Unified Communications (UC) is a pretty hot topic with analysts and vendors alike. Yet despite a push back from the market on the vagaries of the proposition and questions around ROI, vendors still haven’t nailed how they communicate with businesses.
One of the key problems is that, for the most part, UC is presented as a generic ‘catch all’ solution across the whole of the business. For many businesses, this seems to be one step too far down their communications path. Freeform Dynamics has come up against this very recently with some research we are running around UC. We very quickly found that unless we articulate what UC is and, more importantly, what the different components are, companies are quickly turned off the subject.
In reality, UC is essentially a form of advanced business communications. It provides a broad description for a set of service offerings encompassing traditional elements such as email, telephony, audio and video conferencing, along with components such as unified directory, unified messaging and presence awareness, all integrated into the general communications landscape in the business. Some businesses may only choose to implement some of these areas, and only partially across the business to meet specific requirements. Such implementations can bring significant benefits, but also already represent a move down the UC road.
This leads on to the premise that, in fact, it makes more sense for businesses to not think of UC as a generic solution that is looking for a problem to solve. They should instead turn the picture on its head to look at specific business scenarios and identify where UC fits and, more specifically, which UC components are relevant.

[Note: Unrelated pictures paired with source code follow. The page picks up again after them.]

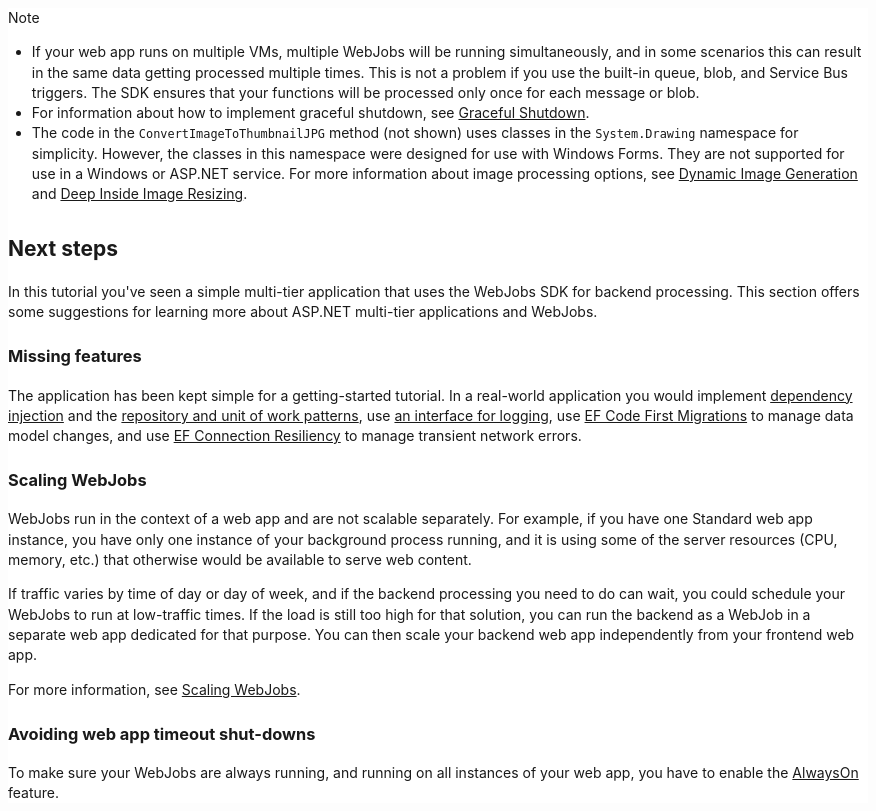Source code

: > [!NOTE]
> * If your web app runs on multiple VMs, multiple WebJobs will be running simultaneously, and in some scenarios this can result in the same data getting processed multiple times. This is not a problem if you use the built-in queue, blob, and Service Bus triggers. The SDK ensures that your functions will be processed only once for each message or blob.
> * For information about how to implement graceful shutdown, see [Graceful Shutdown](websites-dotnet-webjobs-sdk-storage-queues-how-to.md#graceful).
> * The code in the `ConvertImageToThumbnailJPG` method (not shown) uses classes in the `System.Drawing` namespace for simplicity. However, the classes in this namespace were designed for use with Windows Forms. They are not supported for use in a Windows or ASP.NET service. For more information about image processing options, see [Dynamic Image Generation](http://www.hanselman.com/blog/BackToBasicsDynamicImageGenerationASPNETControllersRoutingIHttpHandlersAndRunAllManagedModulesForAllRequests.aspx) and [Deep Inside Image Resizing](http://www.hanselminutes.com/313/deep-inside-image-resizing-and-scaling-with-aspnet-and-iis-with-imageresizingnet-author-na).
>
>

## Next steps
In this tutorial you've seen a simple multi-tier application that uses the WebJobs SDK for backend processing. This section offers some suggestions for learning more about ASP.NET multi-tier applications and WebJobs.

### Missing features
The application has been kept simple for a getting-started tutorial. In a real-world application you would implement [dependency injection](http://www.asp.net/mvc/tutorials/hands-on-labs/aspnet-mvc-4-dependency-injection) and the [repository and unit of work patterns](http://www.asp.net/mvc/tutorials/getting-started-with-ef-using-mvc/advanced-entity-framework-scenarios-for-an-mvc-web-application#repo), use [an interface for logging](http://www.asp.net/aspnet/overview/developing-apps-with-windows-azure/building-real-world-cloud-apps-with-windows-azure/monitoring-and-telemetry#log), use [EF Code First Migrations](http://www.asp.net/mvc/tutorials/getting-started-with-ef-using-mvc/migrations-and-deployment-with-the-entity-framework-in-an-asp-net-mvc-application) to manage data model changes, and use [EF Connection Resiliency](http://www.asp.net/mvc/tutorials/getting-started-with-ef-using-mvc/connection-resiliency-and-command-interception-with-the-entity-framework-in-an-asp-net-mvc-application) to manage transient network errors.

### Scaling WebJobs
WebJobs run in the context of a web app and are not scalable separately. For example, if you have one Standard web app instance, you have only one instance of your background process running, and it is using some of the server resources (CPU, memory, etc.) that otherwise would be available to serve web content.

If traffic varies by time of day or day of week, and if the backend processing you need to do can wait, you could schedule your WebJobs to run at low-traffic times. If the load is still too high for that solution, you can run the backend as a WebJob in a separate web app dedicated for that purpose. You can then scale your backend web app independently from your frontend web app.

For more information, see [Scaling WebJobs](websites-webjobs-resources.md#scale).

### Avoiding web app timeout shut-downs
To make sure your WebJobs are always running, and running on all instances of your web app, you have to enable the [AlwaysOn](http://weblogs.asp.net/scottgu/archive/2014/01/16/windows-azure-staging-publishing-support-for-web-sites-monitoring-improvements-hyper-v-recovery-manager-ga-and-pci-compliance.aspx) feature.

In a business process optimisation context, it isn’t hard to come up with examples – in the call centre, using UC to identify and engage with experts to support customer queries and achieve first call resolution is a regularly quoted, and highly palatable application of UC.
But UC has the power to go much further than this. A few months back, Freeform colleague, David Tebbutt wrote an excellent piece entitled ’Is Telehealth Coming at Last?’ This looked at how videoconferencing is being used by the Scottish Centre for Telehealth (SCT) to help provide better access for patients who found themselves somewhat encumbered by the difficult terrain and inclement weather oft found in certain parts of Scotland.
Of course, Scotland isn’t the only place in the world where the terrain makes UC worthy of consideration. There are relevant examples in pretty much every continent that are faced with similar issues – Africa and Australia are two that immediately spring to mind, where initiatives such as virtual schools and remote learning are crucial, and where UC might just play a central role.